Let’s assume you have agreed, at least in theory, to avoid the mistake of all mistakes. You know that you do not exist entirely within the world, that place of objective interaction. On the contrary, it would be closer to the truth to say that the external world exists altogether within the self or soul. What are the consequences of this belief?
Today, it is rare to fundamentally distinguish the world from the soul or self because it is the explicit or implicit belief of many thinkers that the soul or self is merely a particular instance of the world, a particular slice of the world in a time or place possessing unusual (but by no means genuinely isolating or transcendent) qualities, such as “consciousness.” In the past, I have called this the Big Lie. These thinkers have an entire worldview that aims to explain the self in terms of the world (in the old philosophical parlance, to explain how the world causes the soul). Once something is fully explained in terms of something else, the choice of treating it as a separate thing becomes relatively arbitrary, a matter for aesthetics or ethics or the like. And nowadays, most of these self explainers explain themselves to be composed, like everything else, of matter.

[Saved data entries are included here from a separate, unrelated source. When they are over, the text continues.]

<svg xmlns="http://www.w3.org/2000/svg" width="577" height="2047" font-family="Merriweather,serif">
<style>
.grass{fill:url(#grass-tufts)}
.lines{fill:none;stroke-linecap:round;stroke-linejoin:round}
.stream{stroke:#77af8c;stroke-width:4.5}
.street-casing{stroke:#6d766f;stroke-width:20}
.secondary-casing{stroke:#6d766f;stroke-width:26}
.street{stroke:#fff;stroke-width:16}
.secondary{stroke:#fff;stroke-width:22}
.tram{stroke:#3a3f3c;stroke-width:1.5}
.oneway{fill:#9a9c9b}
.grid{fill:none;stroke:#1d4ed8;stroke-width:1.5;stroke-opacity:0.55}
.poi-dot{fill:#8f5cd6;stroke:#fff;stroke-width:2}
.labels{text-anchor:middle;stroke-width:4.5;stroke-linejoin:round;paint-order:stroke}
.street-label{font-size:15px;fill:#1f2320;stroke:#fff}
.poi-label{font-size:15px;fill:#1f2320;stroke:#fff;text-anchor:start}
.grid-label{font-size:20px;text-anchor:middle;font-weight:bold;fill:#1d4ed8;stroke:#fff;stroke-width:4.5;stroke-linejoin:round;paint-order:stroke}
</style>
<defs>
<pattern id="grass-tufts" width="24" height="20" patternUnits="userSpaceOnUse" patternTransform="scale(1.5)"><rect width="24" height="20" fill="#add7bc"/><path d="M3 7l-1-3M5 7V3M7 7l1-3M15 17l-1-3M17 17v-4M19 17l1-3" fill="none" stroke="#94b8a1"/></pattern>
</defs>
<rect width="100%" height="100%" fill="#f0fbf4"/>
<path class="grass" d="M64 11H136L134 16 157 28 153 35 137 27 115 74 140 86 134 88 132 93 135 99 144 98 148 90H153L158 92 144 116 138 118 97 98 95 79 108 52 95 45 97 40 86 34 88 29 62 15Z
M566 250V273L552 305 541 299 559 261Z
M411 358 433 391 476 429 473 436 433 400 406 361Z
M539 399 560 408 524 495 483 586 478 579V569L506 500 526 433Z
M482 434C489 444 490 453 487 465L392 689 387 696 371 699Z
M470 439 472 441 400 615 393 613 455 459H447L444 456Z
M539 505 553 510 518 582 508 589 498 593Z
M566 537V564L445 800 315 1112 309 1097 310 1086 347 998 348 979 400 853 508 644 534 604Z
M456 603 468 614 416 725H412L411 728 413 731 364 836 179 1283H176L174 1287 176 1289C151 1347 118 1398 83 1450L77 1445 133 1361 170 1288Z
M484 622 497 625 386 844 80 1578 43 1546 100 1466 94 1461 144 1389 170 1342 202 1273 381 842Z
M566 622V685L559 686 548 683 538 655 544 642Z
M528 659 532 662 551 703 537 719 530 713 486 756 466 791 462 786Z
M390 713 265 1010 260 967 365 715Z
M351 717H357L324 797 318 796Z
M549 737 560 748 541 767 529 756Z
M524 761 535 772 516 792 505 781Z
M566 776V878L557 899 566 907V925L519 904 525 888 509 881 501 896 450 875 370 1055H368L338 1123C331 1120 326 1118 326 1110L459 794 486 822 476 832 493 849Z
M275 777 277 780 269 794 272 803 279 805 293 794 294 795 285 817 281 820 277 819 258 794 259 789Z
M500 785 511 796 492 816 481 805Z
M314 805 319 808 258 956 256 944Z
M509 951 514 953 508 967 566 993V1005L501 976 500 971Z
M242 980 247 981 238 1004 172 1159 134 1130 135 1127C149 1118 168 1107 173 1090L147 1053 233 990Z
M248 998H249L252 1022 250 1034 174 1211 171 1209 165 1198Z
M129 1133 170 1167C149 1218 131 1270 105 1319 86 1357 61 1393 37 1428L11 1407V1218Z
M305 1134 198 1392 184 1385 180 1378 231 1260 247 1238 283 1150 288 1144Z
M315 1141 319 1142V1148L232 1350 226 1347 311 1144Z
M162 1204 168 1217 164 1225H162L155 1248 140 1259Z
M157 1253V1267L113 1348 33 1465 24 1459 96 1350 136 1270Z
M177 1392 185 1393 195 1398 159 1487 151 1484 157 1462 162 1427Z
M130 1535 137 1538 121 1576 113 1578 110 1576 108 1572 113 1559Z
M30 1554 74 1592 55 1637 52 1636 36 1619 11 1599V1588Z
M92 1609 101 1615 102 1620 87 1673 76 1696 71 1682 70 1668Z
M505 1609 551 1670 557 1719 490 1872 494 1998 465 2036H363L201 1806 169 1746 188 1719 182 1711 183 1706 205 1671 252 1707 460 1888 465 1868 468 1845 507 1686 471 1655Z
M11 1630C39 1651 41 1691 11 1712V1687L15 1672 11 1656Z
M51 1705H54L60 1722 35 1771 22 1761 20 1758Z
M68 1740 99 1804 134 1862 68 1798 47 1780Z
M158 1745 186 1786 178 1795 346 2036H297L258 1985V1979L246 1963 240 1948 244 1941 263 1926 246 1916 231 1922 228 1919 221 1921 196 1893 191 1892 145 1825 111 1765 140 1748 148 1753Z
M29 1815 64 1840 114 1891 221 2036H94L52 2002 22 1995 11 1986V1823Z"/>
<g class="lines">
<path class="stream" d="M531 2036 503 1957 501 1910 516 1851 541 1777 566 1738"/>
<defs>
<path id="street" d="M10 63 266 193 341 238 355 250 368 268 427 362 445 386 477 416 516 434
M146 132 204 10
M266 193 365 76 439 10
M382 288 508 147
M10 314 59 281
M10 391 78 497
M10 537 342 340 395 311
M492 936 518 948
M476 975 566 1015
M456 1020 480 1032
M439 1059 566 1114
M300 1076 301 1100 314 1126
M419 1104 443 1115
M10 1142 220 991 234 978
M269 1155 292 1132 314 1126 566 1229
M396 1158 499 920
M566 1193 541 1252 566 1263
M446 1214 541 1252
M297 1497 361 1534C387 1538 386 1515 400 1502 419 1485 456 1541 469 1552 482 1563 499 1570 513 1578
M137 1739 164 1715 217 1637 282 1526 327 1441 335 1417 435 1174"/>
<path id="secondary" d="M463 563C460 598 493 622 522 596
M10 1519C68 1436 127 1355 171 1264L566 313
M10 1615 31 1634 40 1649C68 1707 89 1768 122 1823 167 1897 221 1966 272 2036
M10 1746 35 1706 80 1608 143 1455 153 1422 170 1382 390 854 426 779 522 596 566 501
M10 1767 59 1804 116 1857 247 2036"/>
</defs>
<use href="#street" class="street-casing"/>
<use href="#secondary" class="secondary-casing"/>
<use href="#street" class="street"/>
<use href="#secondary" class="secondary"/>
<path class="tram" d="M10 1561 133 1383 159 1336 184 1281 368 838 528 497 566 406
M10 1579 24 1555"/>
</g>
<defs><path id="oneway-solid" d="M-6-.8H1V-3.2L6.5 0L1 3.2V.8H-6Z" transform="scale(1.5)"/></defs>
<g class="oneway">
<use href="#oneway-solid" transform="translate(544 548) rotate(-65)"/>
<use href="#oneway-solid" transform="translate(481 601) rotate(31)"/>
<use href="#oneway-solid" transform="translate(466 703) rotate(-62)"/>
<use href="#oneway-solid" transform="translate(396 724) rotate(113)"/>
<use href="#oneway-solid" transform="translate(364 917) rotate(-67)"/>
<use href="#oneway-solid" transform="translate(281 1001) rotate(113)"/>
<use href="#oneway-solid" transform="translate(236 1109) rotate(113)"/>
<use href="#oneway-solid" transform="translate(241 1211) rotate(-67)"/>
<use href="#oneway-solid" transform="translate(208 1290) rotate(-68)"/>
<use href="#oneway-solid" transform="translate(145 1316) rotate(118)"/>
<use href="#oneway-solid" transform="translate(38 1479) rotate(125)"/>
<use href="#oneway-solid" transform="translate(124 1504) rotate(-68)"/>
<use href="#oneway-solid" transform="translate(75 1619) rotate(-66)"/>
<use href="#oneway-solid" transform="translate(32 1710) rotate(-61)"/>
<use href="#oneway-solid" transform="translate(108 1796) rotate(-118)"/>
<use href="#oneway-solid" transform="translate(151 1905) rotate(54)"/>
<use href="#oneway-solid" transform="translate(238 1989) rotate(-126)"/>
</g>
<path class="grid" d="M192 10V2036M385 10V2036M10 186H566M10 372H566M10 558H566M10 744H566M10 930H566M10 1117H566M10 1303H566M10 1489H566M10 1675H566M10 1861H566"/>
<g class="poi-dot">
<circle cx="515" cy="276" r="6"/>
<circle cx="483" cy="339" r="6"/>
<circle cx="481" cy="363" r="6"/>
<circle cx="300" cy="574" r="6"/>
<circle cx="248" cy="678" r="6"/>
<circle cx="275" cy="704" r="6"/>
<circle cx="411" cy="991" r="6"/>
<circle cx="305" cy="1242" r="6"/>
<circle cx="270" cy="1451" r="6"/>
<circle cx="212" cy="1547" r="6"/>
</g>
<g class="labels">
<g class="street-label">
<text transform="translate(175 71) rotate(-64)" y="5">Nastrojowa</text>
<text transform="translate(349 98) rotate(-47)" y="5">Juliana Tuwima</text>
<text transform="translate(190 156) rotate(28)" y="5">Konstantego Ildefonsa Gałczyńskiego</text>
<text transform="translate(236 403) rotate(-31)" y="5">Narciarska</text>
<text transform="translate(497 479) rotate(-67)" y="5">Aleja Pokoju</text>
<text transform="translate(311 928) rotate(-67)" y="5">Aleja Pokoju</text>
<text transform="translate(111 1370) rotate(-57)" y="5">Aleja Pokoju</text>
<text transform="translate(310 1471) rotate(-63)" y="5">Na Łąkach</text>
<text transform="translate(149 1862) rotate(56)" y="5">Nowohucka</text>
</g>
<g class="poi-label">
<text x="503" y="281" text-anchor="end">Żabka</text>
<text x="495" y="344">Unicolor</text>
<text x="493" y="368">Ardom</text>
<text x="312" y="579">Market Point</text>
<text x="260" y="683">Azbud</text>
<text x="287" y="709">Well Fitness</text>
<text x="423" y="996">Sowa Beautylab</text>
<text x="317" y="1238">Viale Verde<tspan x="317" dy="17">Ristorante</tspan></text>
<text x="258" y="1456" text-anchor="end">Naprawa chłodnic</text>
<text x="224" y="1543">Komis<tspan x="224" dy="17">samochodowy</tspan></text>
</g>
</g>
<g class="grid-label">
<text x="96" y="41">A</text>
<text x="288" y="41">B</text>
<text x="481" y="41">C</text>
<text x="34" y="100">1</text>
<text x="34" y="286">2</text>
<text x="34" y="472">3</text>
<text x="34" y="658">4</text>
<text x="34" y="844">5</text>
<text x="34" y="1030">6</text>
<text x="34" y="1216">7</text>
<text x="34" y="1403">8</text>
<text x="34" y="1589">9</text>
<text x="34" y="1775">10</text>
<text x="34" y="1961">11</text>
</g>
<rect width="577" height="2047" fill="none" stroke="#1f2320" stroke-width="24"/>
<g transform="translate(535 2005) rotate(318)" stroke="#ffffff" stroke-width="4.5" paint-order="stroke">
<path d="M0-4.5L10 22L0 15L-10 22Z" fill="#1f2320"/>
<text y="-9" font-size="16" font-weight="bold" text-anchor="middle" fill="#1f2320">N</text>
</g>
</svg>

“Matter” is a slippery term, so to avoid confusion, it will help to state upfront exactly what they mean by this. They do not necessarily subscribe to the thoroughly-debunked 18th- and 19th-century fantasy of a purely mechanistic clockwork universe, in which things are determined by the collision of particles conferring momentum like billiard balls. We live in a sophisticated age influenced by relativity and quantum mechanics, in which matter has been revealed to be energy, and the “billiard ball” particles fail to behave like any physical object familiar to the naked eye.

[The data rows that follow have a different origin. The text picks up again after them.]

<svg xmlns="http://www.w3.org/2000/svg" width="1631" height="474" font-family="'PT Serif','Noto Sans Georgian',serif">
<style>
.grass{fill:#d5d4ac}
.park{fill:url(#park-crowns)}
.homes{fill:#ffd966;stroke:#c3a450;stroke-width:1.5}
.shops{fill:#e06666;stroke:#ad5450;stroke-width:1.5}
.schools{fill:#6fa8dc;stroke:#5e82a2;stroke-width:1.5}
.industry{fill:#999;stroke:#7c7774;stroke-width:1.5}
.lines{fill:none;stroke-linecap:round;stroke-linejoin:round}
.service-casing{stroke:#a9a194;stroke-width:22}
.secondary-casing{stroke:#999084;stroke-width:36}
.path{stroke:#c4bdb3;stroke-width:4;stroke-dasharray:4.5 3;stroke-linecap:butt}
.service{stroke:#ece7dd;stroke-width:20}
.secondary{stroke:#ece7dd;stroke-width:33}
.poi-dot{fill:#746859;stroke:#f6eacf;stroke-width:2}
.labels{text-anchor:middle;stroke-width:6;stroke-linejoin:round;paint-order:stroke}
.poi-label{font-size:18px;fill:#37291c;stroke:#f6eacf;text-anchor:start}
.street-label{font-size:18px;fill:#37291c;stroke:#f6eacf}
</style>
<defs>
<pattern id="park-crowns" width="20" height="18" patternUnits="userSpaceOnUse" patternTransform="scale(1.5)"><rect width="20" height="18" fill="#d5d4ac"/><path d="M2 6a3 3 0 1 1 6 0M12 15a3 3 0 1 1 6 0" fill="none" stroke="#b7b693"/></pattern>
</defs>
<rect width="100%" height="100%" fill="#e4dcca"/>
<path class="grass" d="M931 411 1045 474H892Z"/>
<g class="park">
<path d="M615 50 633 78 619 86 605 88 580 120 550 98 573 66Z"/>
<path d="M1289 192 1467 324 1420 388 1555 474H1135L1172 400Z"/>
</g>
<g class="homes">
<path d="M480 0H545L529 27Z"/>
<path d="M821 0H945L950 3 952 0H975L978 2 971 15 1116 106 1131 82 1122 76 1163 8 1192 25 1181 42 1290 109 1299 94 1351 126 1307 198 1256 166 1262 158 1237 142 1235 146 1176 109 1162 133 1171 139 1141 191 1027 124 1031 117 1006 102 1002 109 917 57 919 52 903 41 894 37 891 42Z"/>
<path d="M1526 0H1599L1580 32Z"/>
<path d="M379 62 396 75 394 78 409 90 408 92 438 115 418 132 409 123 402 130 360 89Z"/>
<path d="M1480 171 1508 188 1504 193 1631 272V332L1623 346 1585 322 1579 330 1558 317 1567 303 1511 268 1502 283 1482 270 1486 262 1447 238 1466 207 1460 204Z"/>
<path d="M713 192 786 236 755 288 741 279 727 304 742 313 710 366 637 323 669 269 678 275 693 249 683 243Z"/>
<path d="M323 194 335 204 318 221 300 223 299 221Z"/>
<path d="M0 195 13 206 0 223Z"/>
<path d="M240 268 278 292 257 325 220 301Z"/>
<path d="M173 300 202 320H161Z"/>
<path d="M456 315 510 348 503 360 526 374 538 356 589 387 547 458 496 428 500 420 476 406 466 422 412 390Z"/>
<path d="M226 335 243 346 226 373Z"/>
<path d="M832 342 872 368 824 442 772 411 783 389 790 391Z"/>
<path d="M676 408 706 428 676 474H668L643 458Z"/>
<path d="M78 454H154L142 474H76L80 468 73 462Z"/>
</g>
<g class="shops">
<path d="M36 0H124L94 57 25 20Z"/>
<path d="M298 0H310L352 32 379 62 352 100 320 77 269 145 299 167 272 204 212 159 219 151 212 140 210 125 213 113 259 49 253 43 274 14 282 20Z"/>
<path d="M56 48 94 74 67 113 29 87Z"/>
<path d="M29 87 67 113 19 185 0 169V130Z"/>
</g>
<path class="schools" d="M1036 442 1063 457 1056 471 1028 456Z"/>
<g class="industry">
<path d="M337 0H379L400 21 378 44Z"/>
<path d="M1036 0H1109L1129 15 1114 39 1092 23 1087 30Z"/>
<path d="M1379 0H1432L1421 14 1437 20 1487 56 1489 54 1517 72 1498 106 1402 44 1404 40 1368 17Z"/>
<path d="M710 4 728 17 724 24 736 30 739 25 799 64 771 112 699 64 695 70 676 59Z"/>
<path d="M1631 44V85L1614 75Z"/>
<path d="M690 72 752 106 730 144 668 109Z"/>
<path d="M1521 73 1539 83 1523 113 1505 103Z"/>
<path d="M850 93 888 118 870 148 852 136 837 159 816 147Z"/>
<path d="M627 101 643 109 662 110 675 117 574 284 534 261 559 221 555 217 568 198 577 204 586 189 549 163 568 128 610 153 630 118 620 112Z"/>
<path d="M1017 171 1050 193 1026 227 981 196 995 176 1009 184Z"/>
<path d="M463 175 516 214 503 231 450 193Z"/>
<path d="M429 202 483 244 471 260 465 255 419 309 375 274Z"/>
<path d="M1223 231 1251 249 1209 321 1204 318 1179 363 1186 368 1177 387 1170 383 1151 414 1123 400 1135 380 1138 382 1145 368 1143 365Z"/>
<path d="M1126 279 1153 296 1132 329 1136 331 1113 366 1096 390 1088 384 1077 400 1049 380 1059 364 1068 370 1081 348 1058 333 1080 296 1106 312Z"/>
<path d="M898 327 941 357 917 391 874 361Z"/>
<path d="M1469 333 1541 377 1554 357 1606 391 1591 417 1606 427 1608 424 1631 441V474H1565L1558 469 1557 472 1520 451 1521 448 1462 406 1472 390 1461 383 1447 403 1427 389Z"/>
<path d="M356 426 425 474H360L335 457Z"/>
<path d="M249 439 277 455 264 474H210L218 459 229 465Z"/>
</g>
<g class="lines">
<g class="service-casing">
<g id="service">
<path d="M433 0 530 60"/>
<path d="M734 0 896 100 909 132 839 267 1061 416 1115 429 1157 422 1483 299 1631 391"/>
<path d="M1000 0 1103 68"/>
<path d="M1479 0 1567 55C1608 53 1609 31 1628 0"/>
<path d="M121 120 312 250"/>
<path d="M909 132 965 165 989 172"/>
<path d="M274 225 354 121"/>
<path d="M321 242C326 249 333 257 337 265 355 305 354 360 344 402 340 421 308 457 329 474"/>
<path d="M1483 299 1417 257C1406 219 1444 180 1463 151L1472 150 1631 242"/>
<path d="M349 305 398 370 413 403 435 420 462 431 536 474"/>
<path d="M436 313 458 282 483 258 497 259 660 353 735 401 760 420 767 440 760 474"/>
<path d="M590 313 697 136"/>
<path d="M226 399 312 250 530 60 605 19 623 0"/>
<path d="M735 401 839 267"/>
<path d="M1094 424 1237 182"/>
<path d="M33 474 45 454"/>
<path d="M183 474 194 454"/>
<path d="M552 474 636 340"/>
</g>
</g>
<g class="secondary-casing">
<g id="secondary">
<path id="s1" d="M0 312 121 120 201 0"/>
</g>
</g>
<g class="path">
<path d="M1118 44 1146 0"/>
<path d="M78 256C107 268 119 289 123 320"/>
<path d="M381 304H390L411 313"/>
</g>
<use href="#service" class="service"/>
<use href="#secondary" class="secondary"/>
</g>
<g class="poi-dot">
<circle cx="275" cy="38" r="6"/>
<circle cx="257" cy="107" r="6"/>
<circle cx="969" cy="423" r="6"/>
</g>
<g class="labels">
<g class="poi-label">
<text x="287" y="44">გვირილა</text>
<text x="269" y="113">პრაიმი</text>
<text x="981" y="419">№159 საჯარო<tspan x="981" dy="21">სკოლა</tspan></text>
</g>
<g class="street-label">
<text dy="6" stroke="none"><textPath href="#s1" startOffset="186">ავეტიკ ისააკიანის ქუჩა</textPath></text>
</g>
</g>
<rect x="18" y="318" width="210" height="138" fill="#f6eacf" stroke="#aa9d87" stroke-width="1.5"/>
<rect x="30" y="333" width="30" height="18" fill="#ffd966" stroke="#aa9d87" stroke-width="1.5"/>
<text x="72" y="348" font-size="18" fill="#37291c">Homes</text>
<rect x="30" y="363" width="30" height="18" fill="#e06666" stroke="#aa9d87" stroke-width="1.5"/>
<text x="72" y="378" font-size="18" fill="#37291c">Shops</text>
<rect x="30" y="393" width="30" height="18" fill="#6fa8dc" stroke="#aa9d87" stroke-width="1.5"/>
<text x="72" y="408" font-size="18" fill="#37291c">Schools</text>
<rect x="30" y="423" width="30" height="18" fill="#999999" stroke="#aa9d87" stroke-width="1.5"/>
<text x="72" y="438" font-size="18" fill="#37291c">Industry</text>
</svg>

However, even with the old mechanism replaced, scientific naturalism remains. All things are made up of extended stuff. That stuff, in truth, possesses a small number of primary qualities such as mass and shape, but none of the rich variegated qualities we experience in day-to-day human life. An apple is an apple-shaped mass of colorless stuff ultimately defined by the vast number of particles it contains. Those particles aren’t red, and they don’t taste sweet. Almost all the qualities of our experience exist only in the experiencer's mind, a mind that participates in reality only through the material chain of cause and effect that can also be reduced to particles interacting according to generalized laws of nature described by mathematics. Furthermore, the prevailing wisdom is that “mind” and “experience” also, are nothing more than the very same interactions, perhaps in a much more complex, compounded form. In short, the world is made of matter, and you, as a human self, are merely a strange subset of that material world exhibiting much rarer characteristics like thinking, moving, seeing in colors, and writing books about why you’re nothing other than matter. You are just a particular bit of matter in a universe of matter. As one of the foremost formalizers of the materialist worldview sums it up:
[T]here is only one sort of stuff, namely matter—the physical stuff of physics, chemistry, and physiology—and the mind is somehow nothing but a physical phenomenon. In short, the mind is the brain. According to the materialists, we can (in principle!) account for every mental phenomenon using the same
physical principles, laws, and raw materials that suffice to explain radioactivity, continental drift, photosynthesis, reproduction, nutrition, and growth.1
Although there are other ways to make the mistake of all mistakes, such as becoming intimidated by the spiritual qualities of the external world, its most common form by far is this physical, material conception. If we are to free the self from this error and thereby from exile, we must fight against its assumptions at every step. If we are to gain the requisite self-confidence—the literal confidence of a self that has been created by G-d—we must refuse the materialist worldview. You, a self, do not arise from the material universe.